«Следите за Клемансо!» — приказывает начальник Сюрте Женераль. Его агент является с докладом: два подозрительных типа повсюду следуют за Клемансо. Только на следующий день удается выяснить, что эти двое выполняют задание префекта полиции, который занимается аналогичной деятельностью. Один безыменный (впрочем, гее они безыменные) агент сообщает: «Г-жа Золя, кажется, бывшая девица легкого поведения из Латинского квартала и до замужества состояла в связи с одним из теперешних главных доверенных лиц майора Эстергази». «Чушь, — говорит Вигье, — но все-таки надо проверить. Завести досье на г-жу Золя». Каждый вечер сей сановник представляет своему министру отчет об общей обстановке. «Итак, — заключает он, — Париж и провинция против Золя, за исключением крайне левых и масонов. И наоборот, вся заграница — за Золя, исключая антисемитов».

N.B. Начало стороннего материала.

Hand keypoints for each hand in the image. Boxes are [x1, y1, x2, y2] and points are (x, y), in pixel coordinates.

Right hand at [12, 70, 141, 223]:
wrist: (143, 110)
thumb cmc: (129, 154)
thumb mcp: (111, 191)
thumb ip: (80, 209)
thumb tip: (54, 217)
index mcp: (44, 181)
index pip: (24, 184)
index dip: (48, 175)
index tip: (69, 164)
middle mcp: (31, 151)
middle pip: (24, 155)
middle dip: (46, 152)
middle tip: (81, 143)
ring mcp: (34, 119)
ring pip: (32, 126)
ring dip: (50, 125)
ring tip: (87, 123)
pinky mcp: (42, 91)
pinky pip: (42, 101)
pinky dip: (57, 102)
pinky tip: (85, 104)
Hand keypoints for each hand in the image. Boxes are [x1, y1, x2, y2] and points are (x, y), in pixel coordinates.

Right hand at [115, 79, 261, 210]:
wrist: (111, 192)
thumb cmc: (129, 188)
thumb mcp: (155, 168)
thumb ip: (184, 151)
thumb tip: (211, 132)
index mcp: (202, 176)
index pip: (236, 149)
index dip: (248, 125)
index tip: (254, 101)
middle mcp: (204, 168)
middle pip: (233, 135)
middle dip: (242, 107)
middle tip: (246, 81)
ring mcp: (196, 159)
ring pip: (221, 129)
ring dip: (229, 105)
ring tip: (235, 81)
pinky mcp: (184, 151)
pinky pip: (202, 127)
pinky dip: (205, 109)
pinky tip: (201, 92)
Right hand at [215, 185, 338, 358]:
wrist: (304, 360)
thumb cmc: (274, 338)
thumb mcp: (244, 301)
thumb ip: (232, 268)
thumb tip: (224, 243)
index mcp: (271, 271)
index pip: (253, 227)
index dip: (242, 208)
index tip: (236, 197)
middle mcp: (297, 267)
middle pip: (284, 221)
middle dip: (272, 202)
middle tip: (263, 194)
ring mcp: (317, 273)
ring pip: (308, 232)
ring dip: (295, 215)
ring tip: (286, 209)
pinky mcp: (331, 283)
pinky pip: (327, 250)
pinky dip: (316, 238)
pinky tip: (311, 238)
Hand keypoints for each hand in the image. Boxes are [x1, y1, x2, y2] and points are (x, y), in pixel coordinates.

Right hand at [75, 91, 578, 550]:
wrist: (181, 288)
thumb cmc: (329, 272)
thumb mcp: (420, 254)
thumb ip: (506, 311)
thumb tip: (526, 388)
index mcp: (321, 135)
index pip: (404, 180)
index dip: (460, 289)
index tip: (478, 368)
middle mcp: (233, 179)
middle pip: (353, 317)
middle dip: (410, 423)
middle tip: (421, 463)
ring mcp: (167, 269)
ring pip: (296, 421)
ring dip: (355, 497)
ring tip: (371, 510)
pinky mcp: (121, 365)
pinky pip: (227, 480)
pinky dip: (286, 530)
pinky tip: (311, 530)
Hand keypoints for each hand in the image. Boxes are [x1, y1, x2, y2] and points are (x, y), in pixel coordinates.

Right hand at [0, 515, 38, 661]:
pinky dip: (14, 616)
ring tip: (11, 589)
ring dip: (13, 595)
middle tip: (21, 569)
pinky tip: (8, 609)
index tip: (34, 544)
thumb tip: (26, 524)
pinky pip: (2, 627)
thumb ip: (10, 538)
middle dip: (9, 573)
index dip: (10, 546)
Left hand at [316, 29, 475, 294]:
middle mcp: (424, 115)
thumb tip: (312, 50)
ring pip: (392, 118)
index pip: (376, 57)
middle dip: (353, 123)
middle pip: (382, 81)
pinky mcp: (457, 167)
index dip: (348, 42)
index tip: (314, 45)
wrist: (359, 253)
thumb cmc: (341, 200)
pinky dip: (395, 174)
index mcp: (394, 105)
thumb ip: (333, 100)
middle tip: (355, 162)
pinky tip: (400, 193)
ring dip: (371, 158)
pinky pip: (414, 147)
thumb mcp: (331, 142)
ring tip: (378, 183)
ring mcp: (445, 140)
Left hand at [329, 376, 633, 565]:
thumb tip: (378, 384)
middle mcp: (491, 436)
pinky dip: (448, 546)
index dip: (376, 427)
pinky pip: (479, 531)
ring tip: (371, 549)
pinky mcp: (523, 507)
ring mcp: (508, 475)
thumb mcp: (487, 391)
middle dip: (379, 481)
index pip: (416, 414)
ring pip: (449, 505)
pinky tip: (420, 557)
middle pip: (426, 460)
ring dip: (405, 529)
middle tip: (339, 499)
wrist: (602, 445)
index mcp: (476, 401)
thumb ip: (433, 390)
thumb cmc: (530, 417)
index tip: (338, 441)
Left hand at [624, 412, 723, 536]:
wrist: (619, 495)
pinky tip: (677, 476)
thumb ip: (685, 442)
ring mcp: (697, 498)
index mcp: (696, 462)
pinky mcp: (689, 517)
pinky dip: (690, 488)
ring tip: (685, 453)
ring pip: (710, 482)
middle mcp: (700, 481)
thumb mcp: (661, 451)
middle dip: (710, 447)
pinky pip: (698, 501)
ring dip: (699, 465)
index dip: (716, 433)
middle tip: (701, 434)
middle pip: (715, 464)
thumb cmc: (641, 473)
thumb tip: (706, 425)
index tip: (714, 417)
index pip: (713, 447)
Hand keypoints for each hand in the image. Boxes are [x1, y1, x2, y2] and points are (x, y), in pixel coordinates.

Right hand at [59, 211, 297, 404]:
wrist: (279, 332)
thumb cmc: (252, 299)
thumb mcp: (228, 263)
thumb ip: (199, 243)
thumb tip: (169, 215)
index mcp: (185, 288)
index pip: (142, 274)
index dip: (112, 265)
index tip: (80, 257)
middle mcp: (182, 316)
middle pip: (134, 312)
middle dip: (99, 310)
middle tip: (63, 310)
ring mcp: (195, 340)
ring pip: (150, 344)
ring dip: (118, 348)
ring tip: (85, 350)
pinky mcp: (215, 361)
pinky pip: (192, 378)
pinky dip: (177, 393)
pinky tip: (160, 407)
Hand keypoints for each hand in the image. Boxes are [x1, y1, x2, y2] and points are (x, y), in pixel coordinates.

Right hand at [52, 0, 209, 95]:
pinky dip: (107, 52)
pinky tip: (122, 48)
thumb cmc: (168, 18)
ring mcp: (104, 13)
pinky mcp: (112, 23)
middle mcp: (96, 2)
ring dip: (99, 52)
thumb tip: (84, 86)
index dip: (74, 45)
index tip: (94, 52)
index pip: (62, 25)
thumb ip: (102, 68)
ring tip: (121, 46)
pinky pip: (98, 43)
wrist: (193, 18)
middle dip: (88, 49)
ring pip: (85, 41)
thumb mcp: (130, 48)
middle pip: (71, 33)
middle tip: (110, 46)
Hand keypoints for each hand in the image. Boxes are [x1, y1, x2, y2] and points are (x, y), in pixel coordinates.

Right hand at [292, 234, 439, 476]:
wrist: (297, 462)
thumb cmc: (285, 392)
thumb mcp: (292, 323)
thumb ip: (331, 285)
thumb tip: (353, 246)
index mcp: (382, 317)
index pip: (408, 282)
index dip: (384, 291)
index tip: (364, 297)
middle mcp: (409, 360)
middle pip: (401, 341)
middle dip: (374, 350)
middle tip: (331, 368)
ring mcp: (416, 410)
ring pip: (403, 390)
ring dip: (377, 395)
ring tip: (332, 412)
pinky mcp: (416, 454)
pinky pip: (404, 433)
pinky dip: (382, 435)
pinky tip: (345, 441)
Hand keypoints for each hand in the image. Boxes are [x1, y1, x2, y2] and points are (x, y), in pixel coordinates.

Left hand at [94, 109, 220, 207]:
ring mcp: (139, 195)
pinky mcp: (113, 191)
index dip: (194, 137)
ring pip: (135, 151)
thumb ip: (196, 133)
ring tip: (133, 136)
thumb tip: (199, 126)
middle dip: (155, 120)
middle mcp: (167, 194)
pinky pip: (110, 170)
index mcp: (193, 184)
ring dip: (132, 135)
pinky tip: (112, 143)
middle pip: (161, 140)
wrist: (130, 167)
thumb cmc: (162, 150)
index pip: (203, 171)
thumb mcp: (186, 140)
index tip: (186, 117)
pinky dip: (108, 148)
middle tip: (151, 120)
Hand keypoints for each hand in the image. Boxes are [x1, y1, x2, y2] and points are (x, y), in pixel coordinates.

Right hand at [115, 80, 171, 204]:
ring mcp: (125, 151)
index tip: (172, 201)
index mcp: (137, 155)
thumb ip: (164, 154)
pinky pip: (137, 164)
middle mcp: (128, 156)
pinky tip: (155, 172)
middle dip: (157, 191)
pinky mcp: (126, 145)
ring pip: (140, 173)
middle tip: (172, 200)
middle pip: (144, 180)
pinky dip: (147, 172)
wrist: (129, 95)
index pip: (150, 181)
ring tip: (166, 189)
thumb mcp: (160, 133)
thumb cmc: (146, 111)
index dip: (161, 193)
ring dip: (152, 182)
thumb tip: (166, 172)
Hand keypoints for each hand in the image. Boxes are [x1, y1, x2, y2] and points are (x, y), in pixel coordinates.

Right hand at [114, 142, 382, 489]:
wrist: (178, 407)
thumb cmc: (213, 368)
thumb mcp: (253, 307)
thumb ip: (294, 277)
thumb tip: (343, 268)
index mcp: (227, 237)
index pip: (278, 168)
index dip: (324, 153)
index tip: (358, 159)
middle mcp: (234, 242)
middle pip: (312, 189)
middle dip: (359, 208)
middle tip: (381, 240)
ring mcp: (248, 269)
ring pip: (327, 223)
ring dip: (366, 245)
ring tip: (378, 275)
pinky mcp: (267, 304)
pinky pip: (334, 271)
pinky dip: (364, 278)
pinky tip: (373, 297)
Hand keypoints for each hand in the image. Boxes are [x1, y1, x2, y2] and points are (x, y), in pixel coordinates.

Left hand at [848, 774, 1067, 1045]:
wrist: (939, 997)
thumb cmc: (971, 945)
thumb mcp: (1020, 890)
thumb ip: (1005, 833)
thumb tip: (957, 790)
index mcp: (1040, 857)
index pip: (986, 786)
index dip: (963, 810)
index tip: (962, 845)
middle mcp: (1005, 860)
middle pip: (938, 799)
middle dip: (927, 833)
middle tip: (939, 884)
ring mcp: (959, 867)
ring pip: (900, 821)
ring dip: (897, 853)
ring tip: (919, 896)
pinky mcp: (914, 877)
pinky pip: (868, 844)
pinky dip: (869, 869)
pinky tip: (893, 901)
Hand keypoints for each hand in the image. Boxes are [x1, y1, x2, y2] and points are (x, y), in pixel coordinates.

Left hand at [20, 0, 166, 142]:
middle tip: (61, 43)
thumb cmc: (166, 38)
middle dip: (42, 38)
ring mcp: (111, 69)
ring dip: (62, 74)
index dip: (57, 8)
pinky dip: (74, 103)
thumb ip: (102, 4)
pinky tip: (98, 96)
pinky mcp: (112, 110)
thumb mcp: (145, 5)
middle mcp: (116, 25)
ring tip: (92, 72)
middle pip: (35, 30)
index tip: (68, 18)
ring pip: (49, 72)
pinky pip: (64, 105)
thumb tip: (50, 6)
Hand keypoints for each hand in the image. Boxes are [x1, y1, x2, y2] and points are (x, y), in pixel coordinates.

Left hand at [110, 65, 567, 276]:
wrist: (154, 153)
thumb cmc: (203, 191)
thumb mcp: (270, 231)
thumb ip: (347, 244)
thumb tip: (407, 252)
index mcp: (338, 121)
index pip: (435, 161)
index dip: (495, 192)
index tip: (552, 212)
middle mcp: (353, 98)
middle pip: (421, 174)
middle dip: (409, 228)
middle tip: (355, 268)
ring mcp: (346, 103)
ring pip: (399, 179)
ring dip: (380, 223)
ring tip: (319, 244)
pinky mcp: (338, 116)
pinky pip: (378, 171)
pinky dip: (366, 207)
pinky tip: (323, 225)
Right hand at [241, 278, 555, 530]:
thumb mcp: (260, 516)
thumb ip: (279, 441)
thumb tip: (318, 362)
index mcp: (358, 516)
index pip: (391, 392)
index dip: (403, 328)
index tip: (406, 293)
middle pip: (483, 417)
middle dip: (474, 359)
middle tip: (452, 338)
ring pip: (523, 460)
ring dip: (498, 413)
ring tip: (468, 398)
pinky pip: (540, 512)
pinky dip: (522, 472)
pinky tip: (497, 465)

Агенты в штатском сообщают о приготовлениях в лагере социалистов, анархистов, в Лиге патриотов и в антисемитских лигах!
«Стукачи» доносят также о некоем Герене, который сам состоит в «штате». Внутренний шпионаж заходит еще дальше: Вигье устанавливает слежку за министрами и за соперничающей полицейской префектурой, за Генеральным штабом и самим Разведывательным бюро. Нет, это не выдумки! В письменном столе г-на Вигье имеются копии телеграмм Гонза к Дю Пати[171]. У Сюрте Женераль, как и у Разведывательного бюро, своя политика. Втайне она копает яму для Генерального штаба.
Не пройдет и пяти лет, как Сюрте Женераль подчинит себе армейское Разведывательное бюро, достигнув этим одной из своих отдаленных целей. Подспудная борьба между двумя гражданскими полициями, усугубляемая их соперничеством с Разведывательным бюро, длится с самого возникновения Дела. Недаром старик Кошефер, начальник Сюрте Женераль, присутствовал на первом допросе Дрейфуса, а Лепин, префект полиции, следил за процессом 1894 года! Ничто не изменилось ни Со времен «Г-На Клода», который властвовал при Империи, ни со времен «г-на Масэ», который повелевал при Империи и Республике, ни со времен Камескасса и прочих! Подобно Разведывательному бюро, полиция была некой неизвестной железой внутренней секреции, и только процесс Эмиля Золя пролил некоторый свет на ее никому неведомую функцию.
В полдень 21 февраля, когда зал суда был погружен в полумрак, генеральный прокурор Ван Кассель произнес свою обвинительную речь, закончив ее так:
— Нет, я даже не допускаю и мысли, чтобы какой-либо офицер сумел воздействовать на совесть судей. Я даже не допускаю и мысли, чтобы семь офицеров смогли вынести приговор против своих убеждений. Только злопыхатели осмеливаются заявлять о подобной подлости. Ваш приговор, господа, изобличит их ложь. Страна, всецело доверяющая суду, ждет его, и вы, не колеблясь, осудите их!
Золя бесстрастным голосом читает заявление. Его все время прерывают.
«Клянусь всем, чего я достиг, именем, которым я обязан самому себе, моим творчеством, способствовавшим прославлению французской литературы, клянусь, что Дрейфус невиновен. Пусть все рухнет, пусть погибнут мои произведения, если Дрейфус виновен. Но он невиновен. Все, кажется, против меня: обе Палаты, гражданская власть, военные власти [он забыл о судебных!],
крупные газеты и отравленное ими общественное мнение. И все-таки я спокоен — победа будет за мною. Вы можете сейчас покарать меня, но настанет день, когда Франция отблагодарит меня за то, что я помог спасти ее честь».
И каждый раз, когда Золя повторял: «Клянусь, что Дрейфус невиновен», — публика кричала: «Доказательства! Доказательства!» В массовом психозе забывалось, что сначала надо потребовать доказательств вины Дрейфуса!
Тогда как адвокат Лабори дрался злобно, словно борец в цирке, Золя вел себя кротко.
Альбер Клемансо, произнося речь в защиту Перренкса, редактора «Орор», торжественно заявил:
— Вы судите нас. А вас будет судить История.
Его брат Жорж произнес самую удачную фразу за всю свою долгую карьеру. Итак, Жорж Клемансо — угловатый, уродливый, необузданный, с лицом, перечеркнутым знаменитыми извозчичьими усами, бросил судьям, указывая на распятие, висевшее над судейским столом:
— Что ваш приговор? Вот высший суд!
Адвокаты использовали массу побочного материала, вложили много доброй воли и сделали немало ядовитых выпадов. Но все это было впустую. Присяжные понимали свою задачу так, как ее определил Генеральный штаб: Золя или мы.
— Если нас оправдают, — сказал Альбер Клемансо, — живыми отсюда нам не выбраться!